→ **WHAT THE TASK REQUIRES**:
Convert every line of the rows below into a JSON list of strings, with one string per line and no entries for blank lines. Leave the pictures out of your answer.

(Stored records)
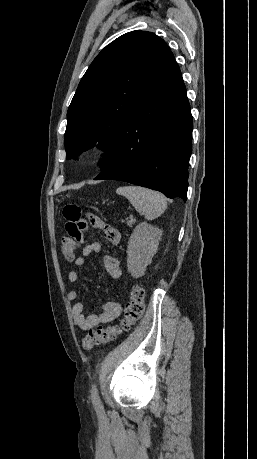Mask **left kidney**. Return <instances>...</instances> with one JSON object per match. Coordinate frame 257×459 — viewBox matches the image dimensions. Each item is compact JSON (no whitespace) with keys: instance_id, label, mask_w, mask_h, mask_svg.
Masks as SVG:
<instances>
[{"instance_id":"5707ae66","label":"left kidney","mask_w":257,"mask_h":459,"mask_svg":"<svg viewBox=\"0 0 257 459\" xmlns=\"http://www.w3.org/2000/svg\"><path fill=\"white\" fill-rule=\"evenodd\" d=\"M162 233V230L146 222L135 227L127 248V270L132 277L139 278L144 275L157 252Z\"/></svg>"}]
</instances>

→ **THE SOLUTION**:
[
  "Mask **left kidney**. Return <instances>...</instances> with one JSON object per match. Coordinate frame 257×459 — viewBox matches the image dimensions. Each item is compact JSON (no whitespace) with keys: instance_id, label, mask_w, mask_h, mask_svg.",
  "Masks as SVG:",
  "<instances>",
  "[{\"instance_id\":\"5707ae66\",\"label\":\"left kidney\",\"mask_w\":257,\"mask_h\":459,\"mask_svg\":\"<svg viewBox=\\\"0 0 257 459\\\" xmlns=\\\"http://www.w3.org/2000/svg\\\"><path fill=\\\"white\\\" fill-rule=\\\"evenodd\\\" d=\\\"M162 233V230L146 222L135 227L127 248V270L132 277L139 278L144 275L157 252Z\\\"/></svg>\"}]",
  "</instances>"
]